Inventors:	Makino; Satoshi; (Fujisawa-shi, JP) ; Qi; Naizhen; (Zama-shi, JP) ; Uramoto; Naohiko; (Yokohama-shi, JP) ; Yoshihama; Sachiko; (Kawasaki-shi, JP)
Correspondence Address:	Anne Vachon Dougherty 3173 Cedar Road Yorktown Hts NY 10598 US
Assignee:	International Business Machines Corporation Armonk NY
Family ID:	40089822
Appl. No.:	12/128692
Filed:	May 29, 2008

Current U.S. Class:	726/1
Current CPC Class:	G06F 21/51 20130101
Class at Publication:	726/1
International Class:	G06F 21/00 20060101 G06F021/00

Foreign Application Data

Date	Code	Application Number
May 29, 2007	JP	2007-142191

Claims

1. A content processing method for processing content received from a Web service via the Internet, comprising the steps of: receiving the content from the Web service; normalizing a script part of the content and calculating identification information of the normalized script part through computer processing; obtaining origin information of the content through computer processing; storing the identification information in association with the origin information in storage means; and generating an access control policy designating an access right of the content according to the origin information stored in the storage means.

2. The method according to claim 1, wherein the script is JavaScript.

3. The method according to claim 1, wherein the identification information is calculated as a value of a hash function of the script part.

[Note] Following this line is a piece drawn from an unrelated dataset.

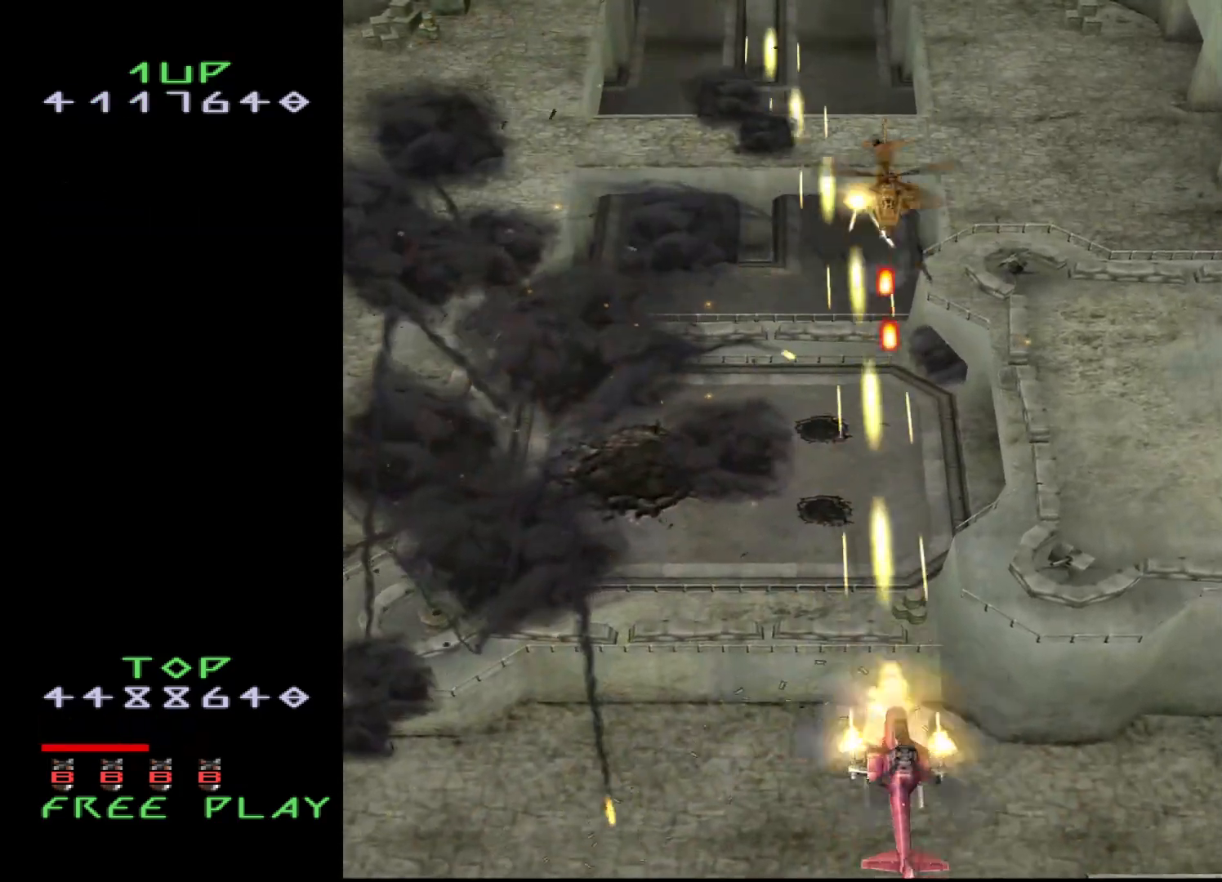
{"buttons": ["CROSS", "DPAD_UP", "DPAD_RIGHT"], "events": [[17, "DPAD_DOWN", "up"], [67, "DPAD_RIGHT", "down"], [167, "DPAD_RIGHT", "up"], [333, "DPAD_RIGHT", "down"], [433, "DPAD_UP", "down"]]}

4. A content processing method for processing content received from a plurality of Web services through the Internet, comprising the steps of: receiving contents from the plurality of Web services; normalizing script parts in the contents, and calculating identification information of each of the normalized script parts through computer processing; obtaining origin information of each of the contents through computer processing; storing the identification information in association with the origin information in storage means through computer processing; generating mashup contents by combining the contents from the plurality of Web services according to a user's instruction; calculating identification information for each of the script parts of the generated mashup contents, and finding the origin information related to the calculated identification information from the storage means; and generating an access control policy designating an access right of each of the script parts in the contents in accordance with the found origin information.

5. The method according to claim 4, wherein the script is a JavaScript.

6. The method according to claim 4, wherein the identification information is calculated as a value of a hash function of the script part.

7. The method according to claim 5, further comprising the step of adding an identifier to each method in each of the script parts, the identifier being unique in the mashup contents.

8. The method according to claim 7, wherein the access control policy is set in association with the identifier.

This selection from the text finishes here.